Monday, December 9, 2019

Big Events, Little Moments

I’m currently re-reading Farley Mowat’s “And No Birds Sang,” one of my favorite memoirs of World War II.

I don’t have to tell you that World War II was huge, as the name implies. And even individual operations, individual battles, are much larger than a single person can tell.

But it’s done. Time and again.

And as I deconstruct Mowat’s story – and have done with many similar stories on topics ranging from World War II to the creation of the atomic bomb to the impeachment of Richard Nixon, I see the most effective way to tell big stories is to tell the little stories that make up the large.

I hope as you tell your stories in your personal essays that you can apply what I’m about to teach.

Mowat, for example, participated in Operation Husky, the invasion of Sicily by allied forces that started on July 10, 1943.

Wikipedia gives us the big picture. The invasion eventually involved more than 467,000 Allied troops battling against a combined force of 312,000 Italian and German troops.
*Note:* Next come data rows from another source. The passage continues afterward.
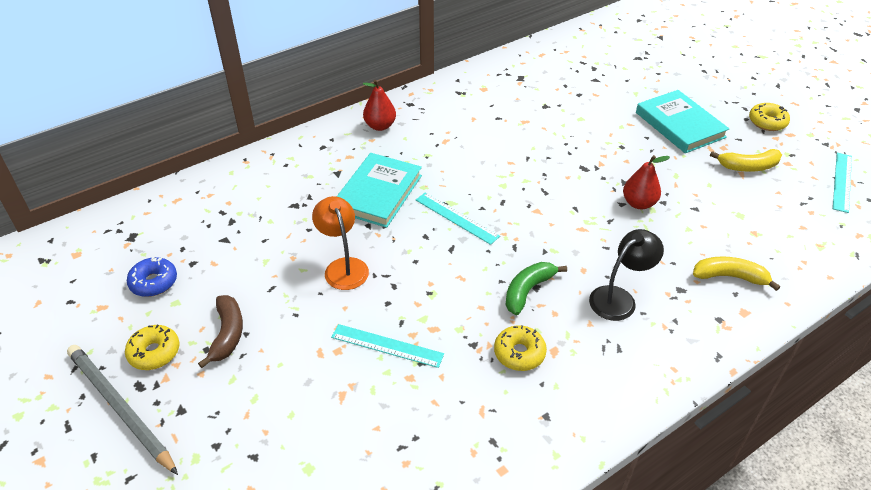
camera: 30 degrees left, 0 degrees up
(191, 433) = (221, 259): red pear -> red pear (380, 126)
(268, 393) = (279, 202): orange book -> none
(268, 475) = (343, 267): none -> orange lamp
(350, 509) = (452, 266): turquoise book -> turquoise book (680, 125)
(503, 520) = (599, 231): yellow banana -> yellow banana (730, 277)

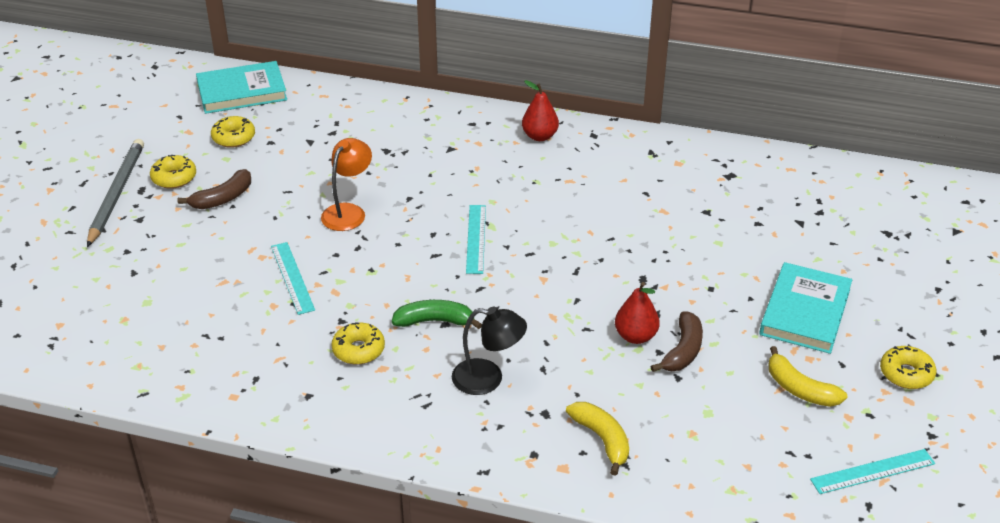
camera: 50 degrees right, 5 degrees down
(154, 282) = (234, 138): blue donut -> yellow donut
(378, 193) = (453, 182): turquoise book -> turquoise book (242, 91)
(671, 192) = (682, 351): none -> brown banana

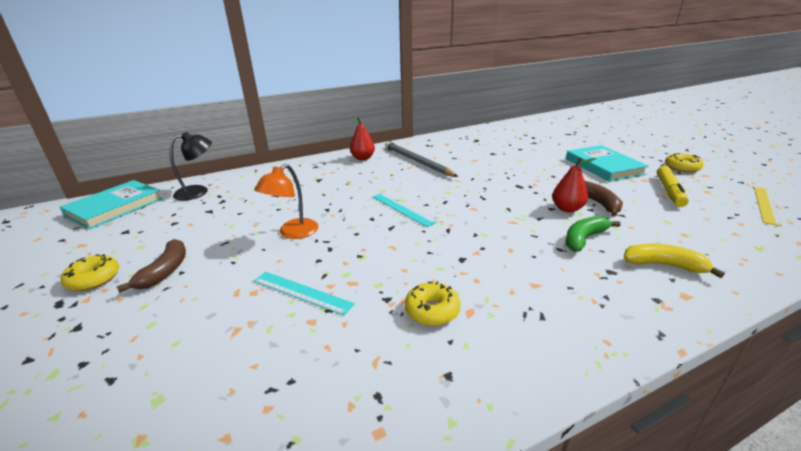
camera: 40 degrees left, 10 degrees down
(116, 194) = (26, 320): grey pencil -> grey pencil (417, 161)
(234, 138) = (135, 232): yellow donut -> none
(348, 212) = (293, 233): orange lamp -> orange lamp turned 135 degrees counterclockwise
(435, 321) = (453, 261): green banana -> green banana (584, 239)
(488, 379) = (545, 273): black lamp -> black lamp (198, 191)
(800, 389) = (669, 192): yellow banana -> yellow marker
(872, 471) = (766, 205): turquoise ruler -> yellow ruler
That’s a big battle – and Mowat tells us successfully of his part of it, not by trying to wow us with numbers, but by telling us the little bits that happened to him.

While moving through the town of Piazza Amerina, they happened upon a public water faucet.

Says Mowat:

I nipped out of the cab to see if [the water] was drinkable; for it we hard learned one solid lesson sofar in Sicilty, it was never to miss a chance to fill one’s water bottle. When a Royal engineer sergeant assured me the water had been tested and was potable, I yelled at my section corporals to grab some water bottles form their men.

The four of us were crowded around the ornate cast-iron spigot when I became aware of the presence of a tall, dignified officer in serge dress uniform, complete with shining brass buttons and gleaming Sam Browne belt. He was as remarkable an apparition in that outfit, time and place, as a king in a chicken coop. Assuming that he must be some very senior variety of staff officer, I glanced at him nervously, expecting a reprimand for having let my men leave the truck; but when he spoke it was to quite a different point.

“I say, old man, would you mind awfully if I took your photograph?”

The question seemed so out of place that even Mitchuk grinned, and I heard Hill ask under his breath: “Have we got ourselves a movie star?” I was too nonplussed to reply, and our driver was gunning his engine as a signal that the convoy was moving on, but I must have nodded acquiescence. In any case, a picture of me, dust-caked and clad in stained and torn shorts and bush shirt that had not been changed since leaving Derbyshire, eventually graded the august pages of the London Illustrated News.

I have labored long and hard to find a copy of this photo, to no avail.

But in this short passage from his book, Mowat tells us a lot with an instance that others might not regard as important: A photo taken at a drinking fountain. Nevertheless, it’s with a series of events like this, some pedestrian, some much more Hollywood-war-movielike, that Mowat tells his story. Little things writ large make for a bigger picture than we think.

And he packs a lot of detail here too. We’re left to imagine why it’s important to have a full water bottle, unless, of course, we’ve been on long hikes, or worked in the heat, and experienced what it’s like to be doggedly thirsty.

And he contrasts his own appearance, dusty and in torn clothing, with the snappy outfit of the photographer’s.

If he were to write a shorter piece, say, like the personal essay you’re writing, he would obviously have to include more information here so you’d understand more of what’s going on, and how it fit into the bigger picture (per my announcement last week). But as this is part of a larger work, he has the luxury of leaving some information unrepeated here, since he has mentioned it earlier.

Nevertheless, we get the urgency of the moment, with the gunning engine. The war must go on, photographer or not.

Little details add up in little moments.

And little moments add up in the big picture.